Presto provides visual cues so you can tell exactly where a measure will end up, and the window displays status messages that can keep you from moving a measure when you mean to copy it. Presto also provides an item dispenser, reminiscent of the one in Improv, for tearing off blank measures to be added to parts, and a recycler for clearing selected parts of notes.

Instead of the pop-up menus that clutter a screen, Presto makes use of inspectors for naming parts, selecting channel numbers and instruments, and deciding whether to use MIDI or DSP instruments. Double-clicking a measure in the Score window brings up the Part Edit window, in which you can edit the individual notes and controller events that make up a score.

For editing your music on a note-by-note basis, Presto uses piano-roll notation. In piano-roll notation, notes are presented as bars extending from left to right across a musical score. The vertical position of a note indicates its pitch, the horizontal position its rhythmic placement, and the length of the bar its duration. Editing a note's pitch or rhythm is intuitive: You simply grab the note with the mouse and drag it into a different position on the grid. To adjust duration, you click on a handle and resize the bar, much as you would do in a drawing program.

Although Presto simplifies editing by providing several views of your score, right down to the microscopic detail of individual notes, it lacks a phrase-block view, a common way of thinking about the over-all composition. This macro view breaks down a piece into sections that correspond to verse, chorus, and bridge, making it easier to shift around whole sections of a score.

Electronic music is more than just musical notes; synthesizers have controls such as pitch bend, modulation, and velocity, as well as the ability to switch instruments on the fly, all of which weren't anticipated by the inventors of standard notation. Presto shows these events in a split view in the Part Edit window. Alternatively, you can choose to view both notes and events in a list format using Presto's Event List Editor. What the List Editor lacks visually it more than makes up for in the numerical precision with which you can edit a score.

Abracadabra
Musical transforms contain the real magic. Using the Transforms tool, you can transpose keys, adjust velocity, or quantize a selection to an exact musical value. Quantization allows you to shift recorded notes so that they fall exactly on the beat. If this sounds too perfect, you can use a randomizing option to maintain the human touch, a feature not typically found in sequencers in this price range.
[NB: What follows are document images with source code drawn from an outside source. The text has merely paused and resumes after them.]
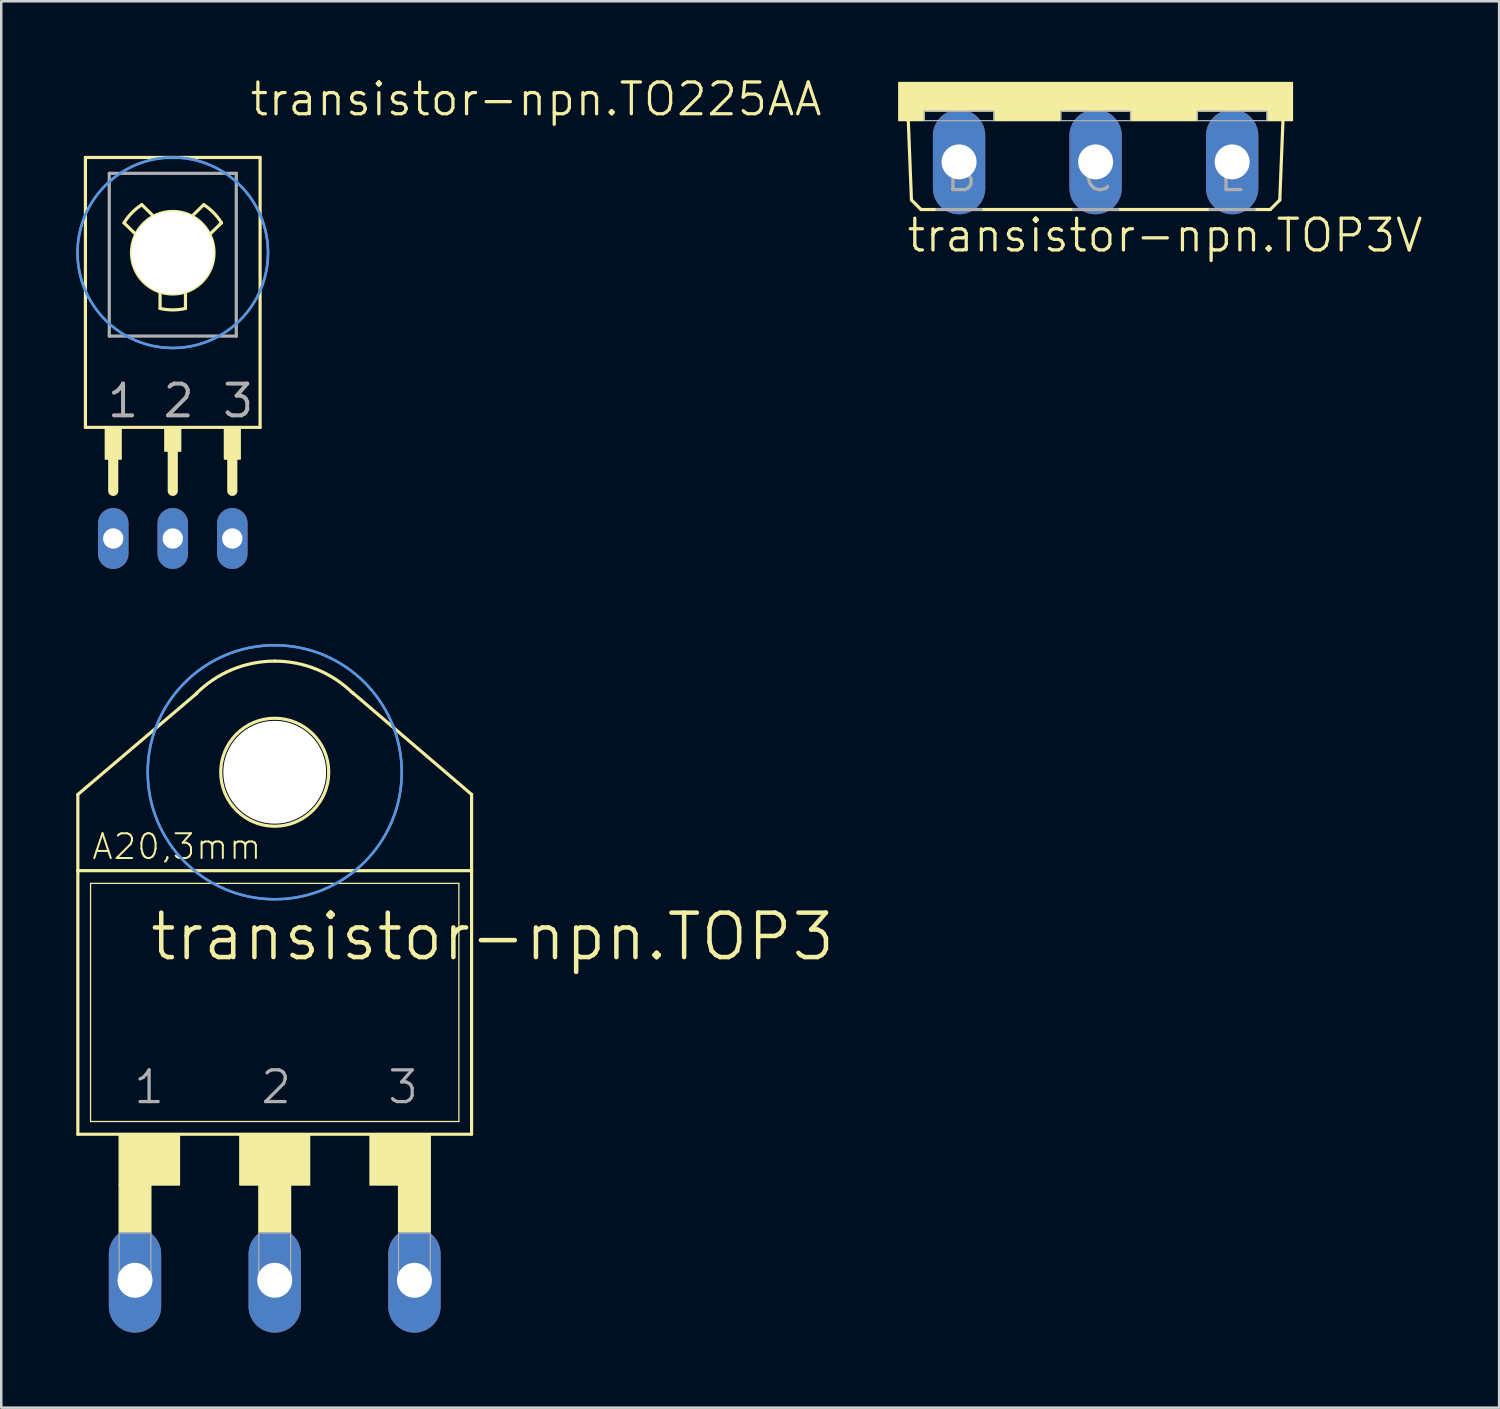
<source format=kicad_pcb>
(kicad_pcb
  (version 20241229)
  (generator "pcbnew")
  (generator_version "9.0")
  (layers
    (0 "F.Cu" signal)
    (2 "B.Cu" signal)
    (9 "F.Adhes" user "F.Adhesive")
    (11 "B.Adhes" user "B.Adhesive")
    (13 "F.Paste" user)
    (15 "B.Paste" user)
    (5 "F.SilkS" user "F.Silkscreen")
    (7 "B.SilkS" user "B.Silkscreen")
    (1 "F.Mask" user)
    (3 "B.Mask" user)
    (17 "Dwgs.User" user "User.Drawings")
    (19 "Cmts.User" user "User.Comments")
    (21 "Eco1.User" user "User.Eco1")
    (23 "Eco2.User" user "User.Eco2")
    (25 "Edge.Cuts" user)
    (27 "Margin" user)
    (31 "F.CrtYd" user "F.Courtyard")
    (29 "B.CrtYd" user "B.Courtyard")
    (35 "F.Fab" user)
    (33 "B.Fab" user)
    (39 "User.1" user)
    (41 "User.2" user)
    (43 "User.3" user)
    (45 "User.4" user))
  (footprint "transistor-npn.TOP3V"
    (layer "F.Cu")
    (at 40.771 0.25)
    (property "Reference" "transistor-npn.TOP3V" (at -7.62 6.858 0) (layer "F.SilkS") (effects (font (size 1.27 1.27) (thickness 0.13)) (justify left bottom)))
    (attr through_hole)
    (fp_line (start -7.366 4.699) (end -7.493 1.524) (stroke (width 0.127) (type default)) (layer "F.SilkS"))
    (fp_line (start -6.985 5.08) (end -7.366 4.699) (stroke (width 0.127) (type default)) (layer "F.SilkS"))
    (fp_line (start -6.35 5.08) (end -6.985 5.08) (stroke (width 0.127) (type default)) (layer "F.SilkS"))
    (fp_line (start -0.889 5.08) (end -4.572 5.08) (stroke (width 0.127) (type default)) (layer "F.SilkS"))
    (fp_line (start 4.572 5.08) (end 0.889 5.08) (stroke (width 0.127) (type default)) (layer "F.SilkS"))
    (fp_line (start 6.985 5.08) (end 6.35 5.08) (stroke (width 0.127) (type default)) (layer "F.SilkS"))
    (fp_line (start 6.985 5.08) (end 7.366 4.699) (stroke (width 0.127) (type default)) (layer "F.SilkS"))
    (fp_line (start 7.366 4.699) (end 7.493 1.524) (stroke (width 0.127) (type default)) (layer "F.SilkS"))
    (fp_rect (start -7.874 1.143) (end 7.874 0) (stroke (width 0.05) (type default)) (fill yes) (layer "F.SilkS"))
    (fp_rect (start -7.874 1.524) (end -6.858 1.143) (stroke (width 0.05) (type default)) (fill yes) (layer "F.SilkS"))
    (fp_rect (start -4.064 1.524) (end -1.397 1.143) (stroke (width 0.05) (type default)) (fill yes) (layer "F.SilkS"))
    (fp_rect (start 1.397 1.524) (end 4.064 1.143) (stroke (width 0.05) (type default)) (fill yes) (layer "F.SilkS"))
    (fp_rect (start 6.858 1.524) (end 7.874 1.143) (stroke (width 0.05) (type default)) (fill yes) (layer "F.SilkS"))
    (fp_line (start -4.572 5.08) (end -6.35 5.08) (stroke (width 0.127) (type default)) (layer "F.Fab"))
    (fp_line (start 0.889 5.08) (end -0.889 5.08) (stroke (width 0.127) (type default)) (layer "F.Fab"))
    (fp_line (start 6.35 5.08) (end 4.572 5.08) (stroke (width 0.127) (type default)) (layer "F.Fab"))
    (fp_rect (start -6.858 1.524) (end -4.064 1.143) (stroke (width 0.05) (type default)) (fill no) (layer "F.Fab"))
    (fp_rect (start -1.397 1.524) (end 1.397 1.143) (stroke (width 0.05) (type default)) (fill no) (layer "F.Fab"))
    (fp_rect (start 4.064 1.524) (end 6.858 1.143) (stroke (width 0.05) (type default)) (fill no) (layer "F.Fab"))
    (fp_text user "B" (at -6.096 4.445 0) (layer "F.Fab") (effects (font (size 1.27 1.27) (thickness 0.13)) (justify left bottom)))
    (fp_text user "E" (at 4.826 4.445 0) (layer "F.Fab") (effects (font (size 1.27 1.27) (thickness 0.13)) (justify left bottom)))
    (fp_text user "C" (at -0.635 4.445 0) (layer "F.Fab") (effects (font (size 1.27 1.27) (thickness 0.13)) (justify left bottom)))
    (pad "B" thru_hole oval (at -5.461 3.175 90) (size 4.191 2.095) (drill 1.397) (layers "*.Cu" "*.Mask"))
    (pad "C" thru_hole oval (at 0 3.175 90) (size 4.191 2.095) (drill 1.397) (layers "*.Cu" "*.Mask"))
    (pad "E" thru_hole oval (at 5.461 3.175 90) (size 4.191 2.095) (drill 1.397) (layers "*.Cu" "*.Mask")))
  (footprint "transistor-npn.TOP3"
    (layer "F.Cu")
    (at 7.938 40.537)
    (property "Reference" "transistor-npn.TOP3" (at -5.08 -5.08 0) (layer "F.SilkS") (effects (font (size 1.778 1.778) (thickness 0.18)) (justify left bottom)))
    (attr through_hole)
    (fp_line (start -7.874 -11.811) (end -3.124 -15.85) (stroke (width 0.127) (type default)) (layer "F.SilkS"))
    (fp_line (start -7.874 -8.763) (end -7.874 -11.811) (stroke (width 0.127) (type default)) (layer "F.SilkS"))
    (fp_line (start -7.874 1.778) (end -7.874 -8.763) (stroke (width 0.127) (type default)) (layer "F.SilkS"))
    (fp_line (start -7.874 1.778) (end 7.874 1.778) (stroke (width 0.127) (type default)) (layer "F.SilkS"))
    (fp_line (start -7.366 1.27) (end -7.366 -8.255) (stroke (width 0.051) (type default)) (layer "F.SilkS"))
    (fp_line (start -7.366 1.27) (end 7.366 1.27) (stroke (width 0.051) (type default)) (layer "F.SilkS"))
    (fp_line (start 7.366 -8.255) (end -7.366 -8.255) (stroke (width 0.051) (type default)) (layer "F.SilkS"))
    (fp_line (start 7.366 -8.255) (end 7.366 1.27) (stroke (width 0.051) (type default)) (layer "F.SilkS"))
    (fp_line (start 7.874 -11.811) (end 3.124 -15.875) (stroke (width 0.127) (type default)) (layer "F.SilkS"))
    (fp_line (start 7.874 -8.763) (end -7.874 -8.763) (stroke (width 0.127) (type default)) (layer "F.SilkS"))
    (fp_line (start 7.874 -8.763) (end 7.874 -11.811) (stroke (width 0.127) (type default)) (layer "F.SilkS"))
    (fp_line (start 7.874 -8.763) (end 7.874 1.778) (stroke (width 0.127) (type default)) (layer "F.SilkS"))
    (fp_rect (start -6.223 3.81) (end -3.81 1.778) (stroke (width 0.05) (type default)) (fill yes) (layer "F.SilkS"))
    (fp_rect (start -6.223 5.715) (end -4.953 3.81) (stroke (width 0.05) (type default)) (fill yes) (layer "F.SilkS"))
    (fp_rect (start -1.397 3.81) (end 1.397 1.778) (stroke (width 0.05) (type default)) (fill yes) (layer "F.SilkS"))
    (fp_rect (start -0.635 5.715) (end 0.635 3.81) (stroke (width 0.05) (type default)) (fill yes) (layer "F.SilkS"))
    (fp_rect (start 3.81 3.81) (end 6.223 1.778) (stroke (width 0.05) (type default)) (fill yes) (layer "F.SilkS"))
    (fp_rect (start 4.953 5.715) (end 6.223 3.81) (stroke (width 0.05) (type default)) (fill yes) (layer "F.SilkS"))
    (fp_arc (start -3.1431 -15.8431) (mid -1.701032 -16.806651) (end 0 -17.145) (stroke (width 0.127) (type default)) (layer "F.SilkS"))
    (fp_arc (start 0 -17.145) (mid 1.701032 -16.806651) (end 3.1431 -15.8431) (stroke (width 0.127) (type default)) (layer "F.SilkS"))
    (fp_circle (center 0 -12.7) (end 2.159 -12.7) (stroke (width 0.127) (type default)) (fill no) (layer "F.SilkS"))
    (fp_circle (center 0 -12.7) (end 5.08 -12.7) (stroke (width 0.1) (type default)) (fill no) (layer "Cmts.User"))
    (fp_circle (center 0 -12.7) (end 5.08 -12.7) (stroke (width 0.1) (type default)) (fill no) (layer "Cmts.User"))
    (fp_rect (start -6.223 7.62) (end -4.953 5.715) (stroke (width 0.05) (type default)) (fill no) (layer "F.Fab"))
    (fp_rect (start -0.635 7.62) (end 0.635 5.715) (stroke (width 0.05) (type default)) (fill no) (layer "F.Fab"))
    (fp_rect (start 4.953 7.62) (end 6.223 5.715) (stroke (width 0.05) (type default)) (fill no) (layer "F.Fab"))
    (fp_text user "A20,3mm" (at -7.366 -9.144 0) (layer "F.SilkS") (effects (font (size 0.991 0.991) (thickness 0.08)) (justify left bottom)))
    (fp_text user "3" (at 4.445 0.635 0) (layer "F.Fab") (effects (font (size 1.27 1.27) (thickness 0.13)) (justify left bottom)))
    (fp_text user "1" (at -5.715 0.635 0) (layer "F.Fab") (effects (font (size 1.27 1.27) (thickness 0.13)) (justify left bottom)))
    (fp_text user "2" (at -0.635 0.635 0) (layer "F.Fab") (effects (font (size 1.27 1.27) (thickness 0.13)) (justify left bottom)))
    (pad "" np_thru_hole circle (at 0 -12.7) (size 4.115 4.115) (drill 4.115) (layers "*.Cu" "*.Mask"))
    (pad "1" thru_hole oval (at -5.588 7.62 90) (size 4.191 2.095) (drill 1.397) (layers "*.Cu" "*.Mask"))
    (pad "2" thru_hole oval (at 0 7.62 90) (size 4.191 2.095) (drill 1.397) (layers "*.Cu" "*.Mask"))
    (pad "3" thru_hole oval (at 5.588 7.62 90) (size 4.191 2.095) (drill 1.397) (layers "*.Cu" "*.Mask")))
  (footprint "transistor-npn.TO225AA"
    (layer "F.Cu")
    (at 3.86 7.058)
    (property "Reference" "transistor-npn.TO225AA" (at 3.016 -5.397 180) (layer "F.SilkS") (effects (font (size 1.27 1.27) (thickness 0.13)) (justify left bottom)))
    (attr through_hole)
    (fp_line (start -3.493 -3.81) (end 3.493 -3.81) (stroke (width 0.127) (type default)) (layer "F.SilkS"))
    (fp_line (start -3.493 6.985) (end -3.493 -3.81) (stroke (width 0.127) (type default)) (layer "F.SilkS"))
    (fp_line (start -3.493 6.985) (end 3.493 6.985) (stroke (width 0.127) (type default)) (layer "F.SilkS"))
    (fp_line (start -2.381 8.096) (end -2.381 9.525) (stroke (width 0.406) (type default)) (layer "F.SilkS"))
    (fp_line (start -1.479 -0.734) (end -1.949 -1.194) (stroke (width 0.127) (type default)) (layer "F.SilkS"))
    (fp_line (start -0.769 -1.461) (end -1.239 -1.921) (stroke (width 0.127) (type default)) (layer "F.SilkS"))
    (fp_line (start -0.508 1.571) (end -0.508 2.229) (stroke (width 0.127) (type default)) (layer "F.SilkS"))
    (fp_line (start 0 7.779) (end 0 9.525) (stroke (width 0.406) (type default)) (layer "F.SilkS"))
    (fp_line (start 0.508 1.571) (end 0.508 2.229) (stroke (width 0.127) (type default)) (layer "F.SilkS"))
    (fp_line (start 0.769 -1.461) (end 1.239 -1.921) (stroke (width 0.127) (type default)) (layer "F.SilkS"))
    (fp_line (start 1.479 -0.734) (end 1.949 -1.194) (stroke (width 0.127) (type default)) (layer "F.SilkS"))
    (fp_line (start 2.381 8.096) (end 2.381 9.525) (stroke (width 0.406) (type default)) (layer "F.SilkS"))
    (fp_line (start 3.493 -3.81) (end 3.493 6.985) (stroke (width 0.127) (type default)) (layer "F.SilkS"))
    (fp_rect (start -2.699 8.255) (end -2.064 6.985) (stroke (width 0.05) (type default)) (fill yes) (layer "F.SilkS"))
    (fp_rect (start -0.318 7.938) (end 0.318 6.985) (stroke (width 0.05) (type default)) (fill yes) (layer "F.SilkS"))
    (fp_rect (start 2.064 8.255) (end 2.699 6.985) (stroke (width 0.05) (type default)) (fill yes) (layer "F.SilkS"))
    (fp_arc (start -1.949 -1.194) (mid -1.634921 -1.597231) (end -1.2391 -1.9206) (stroke (width 0.127) (type default)) (layer "F.SilkS"))
    (fp_arc (start 0.508 2.229) (mid 0 2.286158) (end -0.508 2.229) (stroke (width 0.127) (type default)) (layer "F.SilkS"))
    (fp_arc (start 1.239 -1.921) (mid 1.63487 -1.597636) (end 1.949 -1.1944) (stroke (width 0.127) (type default)) (layer "F.SilkS"))
    (fp_circle (center 0 0) (end 1.651 0) (stroke (width 0.127) (type default)) (fill no) (layer "F.SilkS"))
    (fp_circle (center 0 0) (end 3.81 0) (stroke (width 0.1) (type default)) (fill no) (layer "Cmts.User"))
    (fp_circle (center 0 0) (end 3.81 0) (stroke (width 0.1) (type default)) (fill no) (layer "Cmts.User"))
    (fp_line (start -2.54 -3.175) (end -2.54 3.334) (stroke (width 0.127) (type default)) (layer "F.Fab"))
    (fp_line (start -2.54 3.334) (end 2.54 3.334) (stroke (width 0.127) (type default)) (layer "F.Fab"))
    (fp_line (start 2.54 -3.175) (end -2.54 -3.175) (stroke (width 0.127) (type default)) (layer "F.Fab"))
    (fp_line (start 2.54 3.334) (end 2.54 -3.175) (stroke (width 0.127) (type default)) (layer "F.Fab"))
    (fp_text user "2" (at -0.476 6.668 0) (layer "F.Fab") (effects (font (size 1.27 1.27) (thickness 0.16)) (justify left bottom)))
    (fp_text user "3" (at 1.905 6.668 0) (layer "F.Fab") (effects (font (size 1.27 1.27) (thickness 0.16)) (justify left bottom)))
    (fp_text user "1" (at -2.699 6.668 0) (layer "F.Fab") (effects (font (size 1.27 1.27) (thickness 0.16)) (justify left bottom)))
    (pad "" np_thru_hole circle (at 0 0) (size 3.302 3.302) (drill 3.302) (layers "*.Cu" "*.Mask"))
    (pad "1" thru_hole oval (at -2.381 11.43 90) (size 2.438 1.219) (drill 0.813) (layers "*.Cu" "*.Mask"))
    (pad "2" thru_hole oval (at 0 11.43 90) (size 2.438 1.219) (drill 0.813) (layers "*.Cu" "*.Mask"))
    (pad "3" thru_hole oval (at 2.381 11.43 90) (size 2.438 1.219) (drill 0.813) (layers "*.Cu" "*.Mask")))
  (gr_rect
    (start -3 -3)
    (end 56.91 53.252)
    (stroke (width 0.1) (type default))
    (fill no)
    (layer "Edge.Cuts")))
</source>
This first release goes a long way toward satisfying pent-up demand for MIDI tools on the NeXT. An obvious addition to Presto would be support for sampling, either from the bezel microphone or an external sampler. You could then add vocal tracks and sound effects to your MIDI sequences.

Presto is also missing high-end features like algorithmic composition; automated mixdown; drawing tools for indicating events like pitch bend and fades; the ability to edit a score using standard musical notation; and support for SMPTE (Society of Motion Picture and Television Engineers) time code, so that multimedia producers can sync MIDI to video. Nevertheless, it presents the basics in a way that even professionals will appreciate.

Presto includes extensive on-line help Ð its only fault is that it assumes too much knowledge on the part of the user. We'd like to see it expanded to include a discussion of MIDI basics.

By taking advantage of inter-application communication and multitasking, Presto will be able to leverage off the capabilities of other music programs as they begin to appear, sending the MIDI information you're recording directly to a notation program for formatting sheet music or working in concert with a sample recording and editing package to provide a complete desktop recording studio. Pinnacle has pulled a rabbit out of a hat.

Lee Sherman is a contributing editor to NeXTWORLD.


Presto

4 Cubes Innovative entry-level music program that combines MIDI sequencing with DSP synthesis. Professionals and hobbyists alike will appreciate Presto's uncluttered layout and inviting drag-and-drop approach to measure editing.

$295

Pinnacle Research, 4725 E. Sunrise Dr. #435, Tucson, AZ 85718.